New ARV Drug a Game-Changer for HIV​ Patients. 27/7/2017

Published by IOL

The much-anticipated antiretroviral (ARV) dolutegravir will be introduced as the first-line treatment for the HIV infected in South Africa as early as April, Health Department deputy director-general Dr Yogan Pillay said at the 9th International Aids Society (IAS) conference on HIV Science in Paris this week.

A dolutegravir-based regimen will be a “game-changer” for South Africa and people living with HIV because it has fewer side-effects and is cheaper than existing treatments, according to Professor Francois Venter from the Wits Reproductive Health and HIV Institute. 

Initially planned to enter the South African market in October next year, Pillay said that the timing would depend on when suppliers register the fixed-dose-combination (FDC) version with the Medicines Control Council. 

“During this conference, I’ve been meeting all the suppliers to find out when they will register. We think that definitely two, most likely three, will register this year and if they register we can start earlier,” he said. 

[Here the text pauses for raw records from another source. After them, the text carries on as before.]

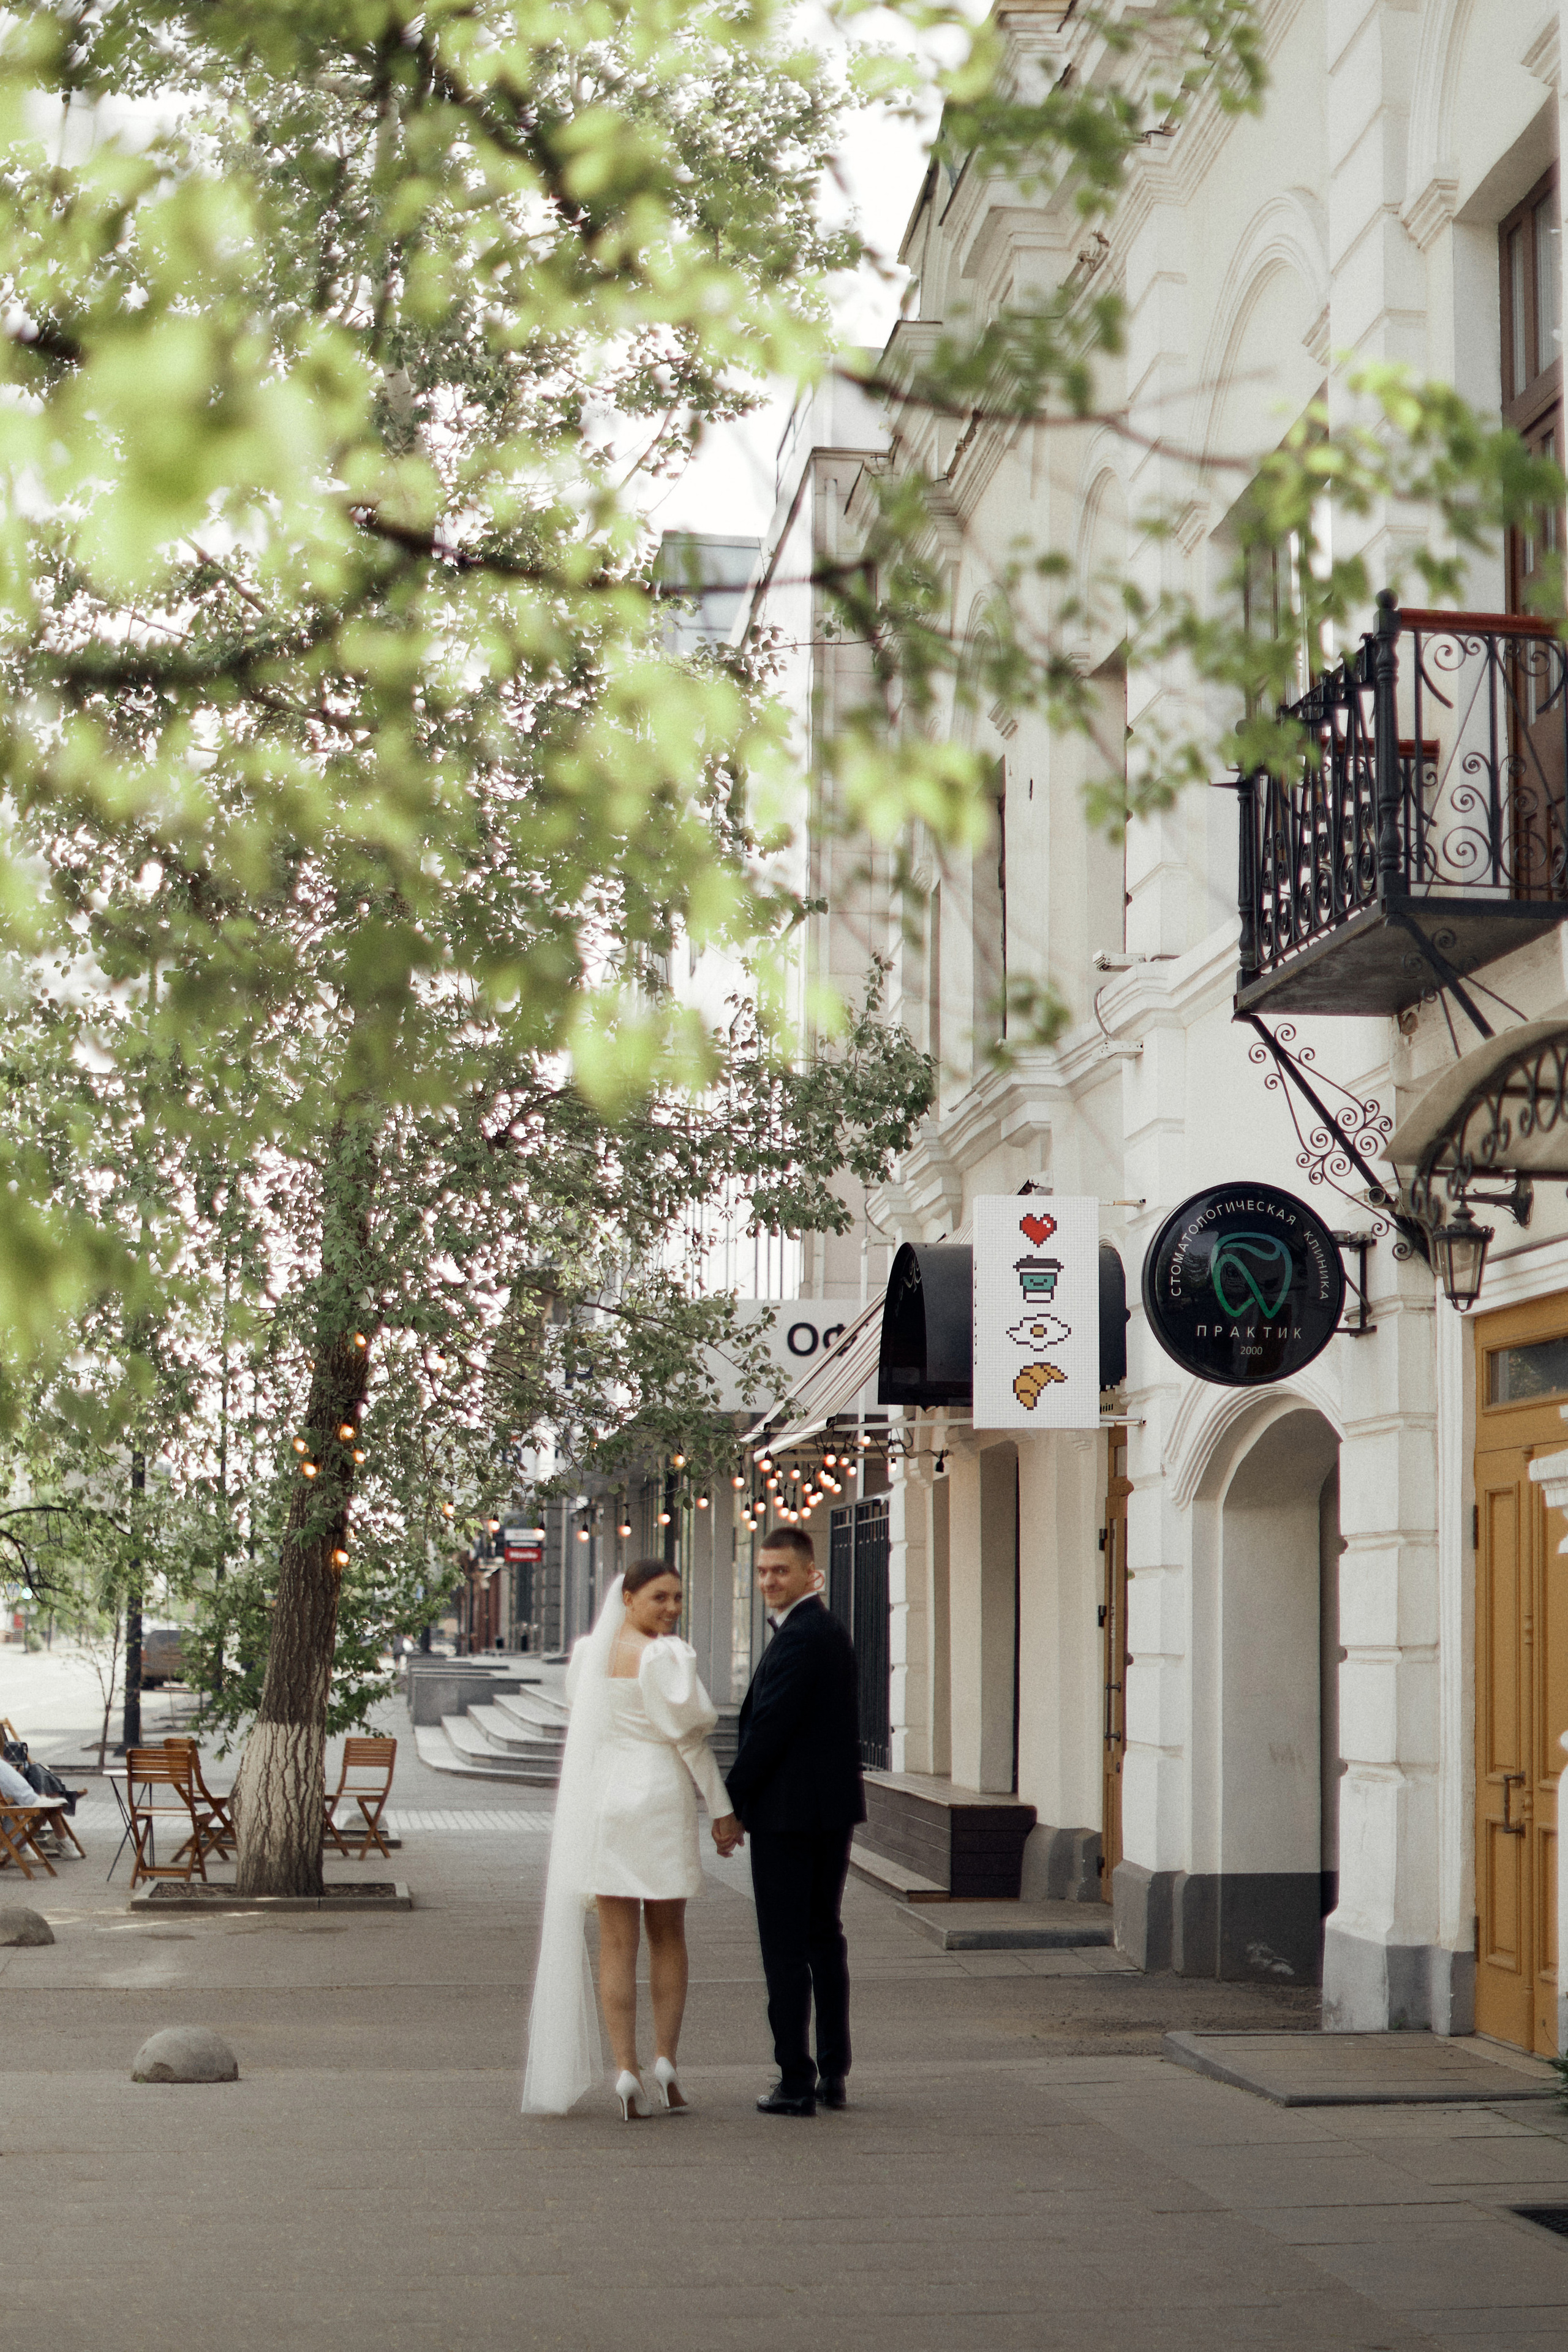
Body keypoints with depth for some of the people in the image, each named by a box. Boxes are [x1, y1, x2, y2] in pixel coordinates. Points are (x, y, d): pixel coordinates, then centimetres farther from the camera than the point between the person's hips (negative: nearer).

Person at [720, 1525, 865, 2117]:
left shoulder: (798, 1639, -17)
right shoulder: (830, 1630, 14)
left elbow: (769, 1729, -19)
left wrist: (731, 1807, -10)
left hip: (788, 1812, -10)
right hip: (834, 1807, 10)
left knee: (785, 1947, -4)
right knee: (824, 1936, 15)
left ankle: (796, 2083, -1)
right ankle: (833, 2074, 19)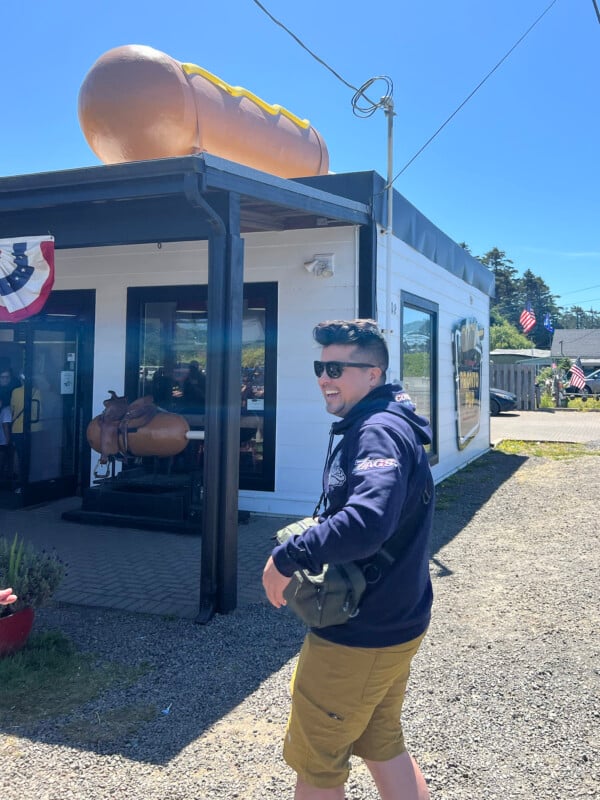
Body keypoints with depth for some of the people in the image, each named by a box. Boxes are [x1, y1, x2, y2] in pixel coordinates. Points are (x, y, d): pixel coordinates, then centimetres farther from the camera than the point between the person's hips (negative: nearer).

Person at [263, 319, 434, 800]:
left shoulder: (378, 431, -23)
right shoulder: (393, 425, 9)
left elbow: (366, 522, -39)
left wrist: (287, 559, -28)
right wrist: (315, 538, 7)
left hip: (360, 635, -9)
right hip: (395, 624, 9)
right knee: (381, 743, 25)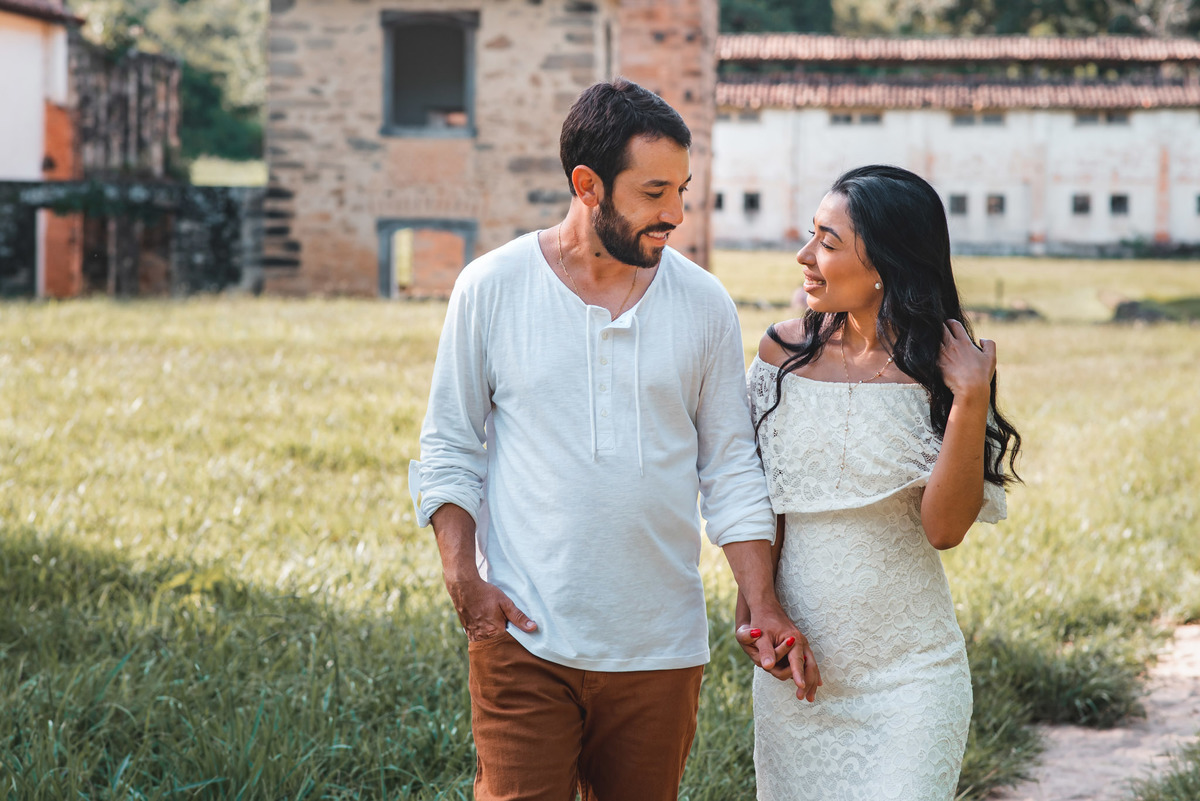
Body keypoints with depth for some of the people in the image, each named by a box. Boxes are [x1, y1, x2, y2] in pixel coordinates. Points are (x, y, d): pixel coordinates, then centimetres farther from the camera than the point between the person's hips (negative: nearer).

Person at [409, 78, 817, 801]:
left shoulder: (705, 305, 4)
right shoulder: (492, 288, -1)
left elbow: (731, 470, 7)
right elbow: (448, 451, 5)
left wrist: (763, 604, -3)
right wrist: (462, 577, -8)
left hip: (662, 649, 2)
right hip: (525, 639, -2)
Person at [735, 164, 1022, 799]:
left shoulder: (939, 367, -9)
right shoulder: (785, 351, -1)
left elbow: (944, 527, -16)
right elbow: (760, 498, 8)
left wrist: (971, 401, -22)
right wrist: (751, 607, -1)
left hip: (906, 668, -3)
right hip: (795, 650, 3)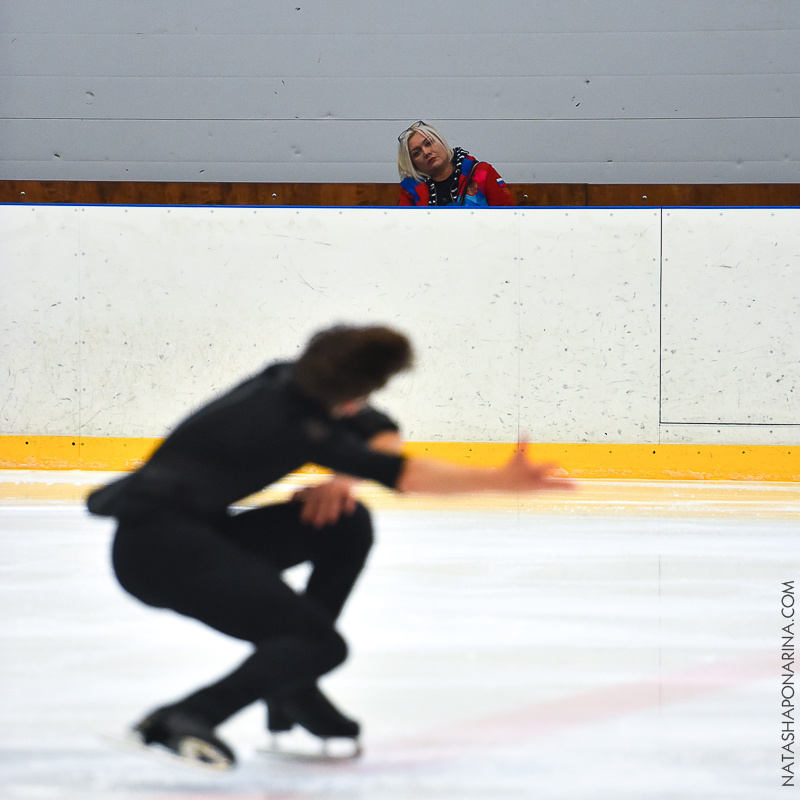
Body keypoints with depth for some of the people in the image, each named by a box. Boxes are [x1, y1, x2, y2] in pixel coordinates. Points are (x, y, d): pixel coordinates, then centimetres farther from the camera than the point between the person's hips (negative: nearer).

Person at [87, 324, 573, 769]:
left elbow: (383, 434, 15)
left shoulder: (291, 382, 2)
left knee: (348, 524, 0)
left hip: (203, 531, 9)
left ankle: (293, 689, 6)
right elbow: (398, 473, -30)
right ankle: (182, 720, -20)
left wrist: (343, 479, -6)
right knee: (321, 645, -16)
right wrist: (503, 481, -33)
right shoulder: (287, 421, -23)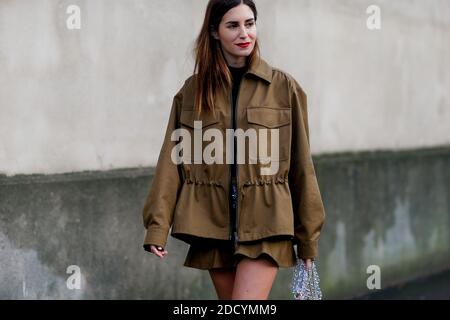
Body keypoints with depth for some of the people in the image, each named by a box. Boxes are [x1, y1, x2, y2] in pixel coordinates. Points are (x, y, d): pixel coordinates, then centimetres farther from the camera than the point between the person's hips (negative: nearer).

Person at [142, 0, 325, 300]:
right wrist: (157, 227, -7)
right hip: (212, 222, 3)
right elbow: (172, 160, 3)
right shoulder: (193, 90, 7)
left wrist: (308, 238, 5)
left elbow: (301, 164, 4)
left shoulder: (284, 87, 2)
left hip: (264, 223, -3)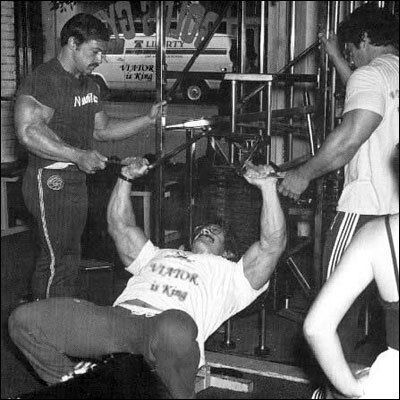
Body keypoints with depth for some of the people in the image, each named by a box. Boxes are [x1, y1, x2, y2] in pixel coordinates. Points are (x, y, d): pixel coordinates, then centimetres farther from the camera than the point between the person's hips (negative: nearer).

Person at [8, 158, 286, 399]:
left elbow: (273, 243, 16)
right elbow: (120, 226, 41)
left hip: (167, 324, -4)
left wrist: (267, 186, 12)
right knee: (25, 319, -16)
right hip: (120, 313, 4)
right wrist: (126, 178, 34)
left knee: (174, 330, -46)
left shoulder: (233, 276, 29)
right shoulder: (159, 256, 42)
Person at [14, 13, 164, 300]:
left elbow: (102, 129, 20)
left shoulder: (90, 85, 15)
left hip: (77, 180, 9)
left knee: (68, 257, 15)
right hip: (51, 181, -9)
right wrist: (78, 155, -32)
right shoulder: (44, 80, -15)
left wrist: (148, 120, 9)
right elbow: (28, 132, -25)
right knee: (59, 260, -7)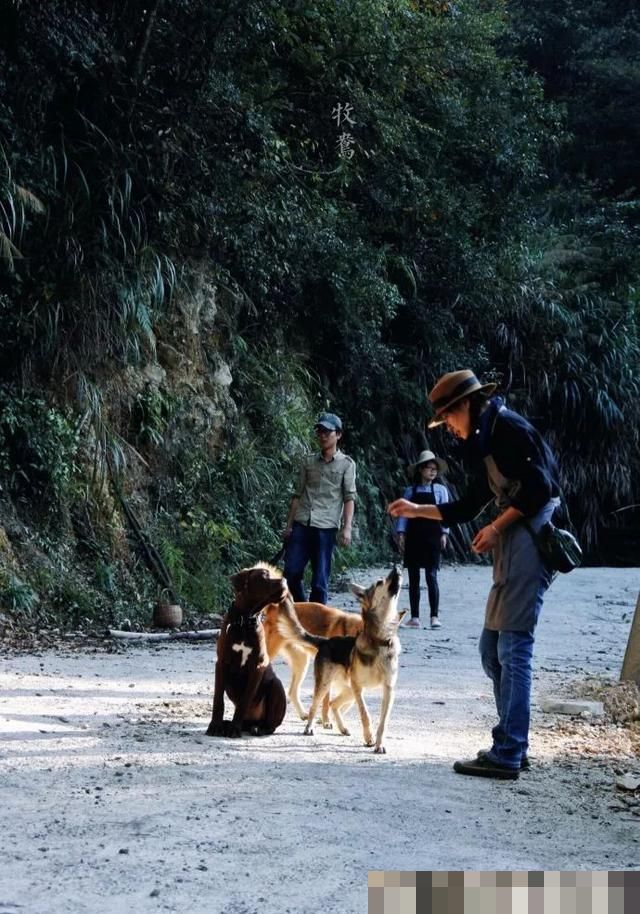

ARV therapy requires taking three drugs a day, every day, for life, but treatment is made easier when all the drugs are combined into one pill – an FDC. 

He said that current treatment based on the drug efavirenz had side-effects that can be severe and make the medication difficult to take for patients. These included mental health and liver problems. 

Dolutegravir’s side-effects are milder and much less common and could make taking treatment for life much easier. 

According to a January paper published in the South African Medical Journal, a dolutegravir-based regimen could translate into initial cost-savings of 20% of the country’s annual ARV budget. When volumes are met, when the majority of patients have been switched to the regimen, cost savings could reach 50%. 

Venter said this was largely due to the price of the raw materials used to manufacture the drug. The cost savings are highly significant as South Africa runs the largest ARV programme in the world and spends roughly R10 billion a year on procuring the medicines for local patients. Dolutegravir could also solve the country’s ARV-resistance problem, said Venter. 

He said reports indicated that at least 10% of patients on treatment had developed resistance to first-line ARVs. 

HIV-drug resistance occurs when individuals do not take their medicines as prescribed.